_Text-based design files_
»»

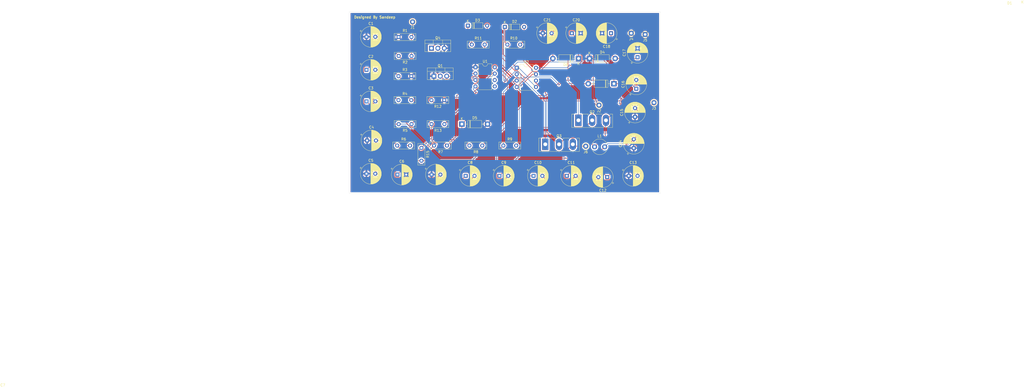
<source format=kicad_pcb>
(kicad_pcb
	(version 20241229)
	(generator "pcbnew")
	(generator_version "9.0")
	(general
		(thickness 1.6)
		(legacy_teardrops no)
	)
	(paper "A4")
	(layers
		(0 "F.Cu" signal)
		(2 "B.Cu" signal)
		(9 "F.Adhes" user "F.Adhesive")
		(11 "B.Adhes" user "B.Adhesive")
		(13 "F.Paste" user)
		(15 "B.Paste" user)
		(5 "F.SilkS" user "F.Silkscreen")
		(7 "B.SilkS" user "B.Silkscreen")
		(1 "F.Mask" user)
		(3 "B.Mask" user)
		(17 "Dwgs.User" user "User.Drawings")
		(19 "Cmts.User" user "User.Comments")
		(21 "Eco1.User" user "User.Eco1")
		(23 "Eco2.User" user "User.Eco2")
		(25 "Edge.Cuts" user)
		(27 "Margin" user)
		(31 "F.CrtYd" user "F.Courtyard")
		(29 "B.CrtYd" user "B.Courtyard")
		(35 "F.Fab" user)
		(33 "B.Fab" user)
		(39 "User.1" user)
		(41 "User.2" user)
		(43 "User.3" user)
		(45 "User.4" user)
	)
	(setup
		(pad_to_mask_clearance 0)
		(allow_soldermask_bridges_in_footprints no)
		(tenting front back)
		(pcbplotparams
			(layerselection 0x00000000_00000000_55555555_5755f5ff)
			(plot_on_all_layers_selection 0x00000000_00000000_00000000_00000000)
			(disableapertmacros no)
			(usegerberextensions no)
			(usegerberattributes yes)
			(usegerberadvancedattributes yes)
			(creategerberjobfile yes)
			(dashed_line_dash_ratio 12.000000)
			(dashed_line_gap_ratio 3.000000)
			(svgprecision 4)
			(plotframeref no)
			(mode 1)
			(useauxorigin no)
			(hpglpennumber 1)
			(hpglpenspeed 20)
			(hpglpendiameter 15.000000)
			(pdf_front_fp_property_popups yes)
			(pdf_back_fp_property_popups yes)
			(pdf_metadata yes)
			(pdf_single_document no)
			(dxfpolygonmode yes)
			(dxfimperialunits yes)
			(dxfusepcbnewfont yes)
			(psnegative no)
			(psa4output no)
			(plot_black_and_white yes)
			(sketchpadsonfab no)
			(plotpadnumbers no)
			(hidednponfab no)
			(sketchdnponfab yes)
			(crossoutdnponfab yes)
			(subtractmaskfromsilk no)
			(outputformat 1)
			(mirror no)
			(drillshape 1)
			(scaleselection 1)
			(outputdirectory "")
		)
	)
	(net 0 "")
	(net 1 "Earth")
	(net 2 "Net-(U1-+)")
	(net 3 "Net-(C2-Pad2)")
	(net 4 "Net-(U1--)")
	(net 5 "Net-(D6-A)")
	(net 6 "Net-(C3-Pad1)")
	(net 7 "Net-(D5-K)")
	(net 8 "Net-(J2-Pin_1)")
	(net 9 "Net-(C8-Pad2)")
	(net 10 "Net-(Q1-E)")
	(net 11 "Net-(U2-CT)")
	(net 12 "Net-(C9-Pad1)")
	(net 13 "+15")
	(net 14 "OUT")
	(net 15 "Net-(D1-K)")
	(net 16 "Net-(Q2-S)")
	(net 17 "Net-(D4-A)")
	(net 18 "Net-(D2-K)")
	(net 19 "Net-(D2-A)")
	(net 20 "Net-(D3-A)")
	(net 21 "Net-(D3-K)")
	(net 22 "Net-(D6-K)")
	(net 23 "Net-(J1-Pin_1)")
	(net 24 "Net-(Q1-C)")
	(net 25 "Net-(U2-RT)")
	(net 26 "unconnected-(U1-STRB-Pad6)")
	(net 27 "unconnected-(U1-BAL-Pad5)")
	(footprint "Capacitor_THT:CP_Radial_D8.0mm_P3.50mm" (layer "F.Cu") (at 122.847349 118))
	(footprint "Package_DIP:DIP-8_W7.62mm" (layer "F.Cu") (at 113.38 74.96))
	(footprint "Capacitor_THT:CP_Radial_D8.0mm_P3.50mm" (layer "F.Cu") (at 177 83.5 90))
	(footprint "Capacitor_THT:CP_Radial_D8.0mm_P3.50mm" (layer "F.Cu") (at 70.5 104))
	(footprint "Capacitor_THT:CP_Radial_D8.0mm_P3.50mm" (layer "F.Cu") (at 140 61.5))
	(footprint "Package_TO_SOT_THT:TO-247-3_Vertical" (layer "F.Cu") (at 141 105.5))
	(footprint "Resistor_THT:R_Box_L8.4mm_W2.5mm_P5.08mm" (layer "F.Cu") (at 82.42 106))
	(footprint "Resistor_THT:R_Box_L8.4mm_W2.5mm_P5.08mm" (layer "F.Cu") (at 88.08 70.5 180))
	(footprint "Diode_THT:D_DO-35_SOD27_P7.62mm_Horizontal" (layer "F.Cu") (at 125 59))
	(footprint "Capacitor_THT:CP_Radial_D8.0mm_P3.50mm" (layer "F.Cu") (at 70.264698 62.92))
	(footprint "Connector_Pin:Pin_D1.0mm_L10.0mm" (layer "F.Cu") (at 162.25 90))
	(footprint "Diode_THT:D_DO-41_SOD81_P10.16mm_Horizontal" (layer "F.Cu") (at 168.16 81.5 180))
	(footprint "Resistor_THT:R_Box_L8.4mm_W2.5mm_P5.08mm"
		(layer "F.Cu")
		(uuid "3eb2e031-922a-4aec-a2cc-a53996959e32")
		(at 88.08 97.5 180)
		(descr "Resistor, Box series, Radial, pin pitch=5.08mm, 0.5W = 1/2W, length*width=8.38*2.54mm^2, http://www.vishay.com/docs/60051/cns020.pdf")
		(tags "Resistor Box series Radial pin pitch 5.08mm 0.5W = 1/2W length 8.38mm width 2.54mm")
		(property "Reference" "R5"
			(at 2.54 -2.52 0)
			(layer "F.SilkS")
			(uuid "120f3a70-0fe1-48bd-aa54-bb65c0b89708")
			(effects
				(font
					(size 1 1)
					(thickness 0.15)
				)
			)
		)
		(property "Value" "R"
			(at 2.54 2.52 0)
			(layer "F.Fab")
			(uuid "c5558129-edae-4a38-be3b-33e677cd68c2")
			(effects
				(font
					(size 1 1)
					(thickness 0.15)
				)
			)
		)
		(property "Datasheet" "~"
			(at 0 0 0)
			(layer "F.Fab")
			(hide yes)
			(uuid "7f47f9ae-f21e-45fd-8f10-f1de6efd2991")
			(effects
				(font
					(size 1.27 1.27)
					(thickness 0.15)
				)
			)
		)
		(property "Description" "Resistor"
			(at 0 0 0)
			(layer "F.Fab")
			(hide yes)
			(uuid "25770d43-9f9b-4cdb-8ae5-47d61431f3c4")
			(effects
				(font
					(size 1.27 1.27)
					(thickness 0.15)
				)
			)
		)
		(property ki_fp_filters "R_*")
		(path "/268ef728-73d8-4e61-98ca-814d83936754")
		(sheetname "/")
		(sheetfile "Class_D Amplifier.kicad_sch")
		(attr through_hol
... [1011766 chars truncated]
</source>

««
»»

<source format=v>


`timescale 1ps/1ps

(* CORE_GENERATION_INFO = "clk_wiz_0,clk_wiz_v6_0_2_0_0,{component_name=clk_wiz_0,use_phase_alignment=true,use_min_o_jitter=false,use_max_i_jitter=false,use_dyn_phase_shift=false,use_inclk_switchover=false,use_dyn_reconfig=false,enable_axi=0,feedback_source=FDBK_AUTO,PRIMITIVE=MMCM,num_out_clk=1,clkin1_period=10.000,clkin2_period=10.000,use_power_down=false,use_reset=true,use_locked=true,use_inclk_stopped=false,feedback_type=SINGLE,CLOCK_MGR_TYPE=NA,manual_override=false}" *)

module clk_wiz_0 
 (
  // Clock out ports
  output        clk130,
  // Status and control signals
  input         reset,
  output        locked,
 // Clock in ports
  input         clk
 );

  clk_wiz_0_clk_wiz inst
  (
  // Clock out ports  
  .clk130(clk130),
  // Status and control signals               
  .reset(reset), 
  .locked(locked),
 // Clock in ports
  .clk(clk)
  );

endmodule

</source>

««

_ASSIGNED TASK_
Where the word "Adhesive" shows up in a line of the entries above, count that line; the answer is the total alone.

_YOUR SOLUTION_
2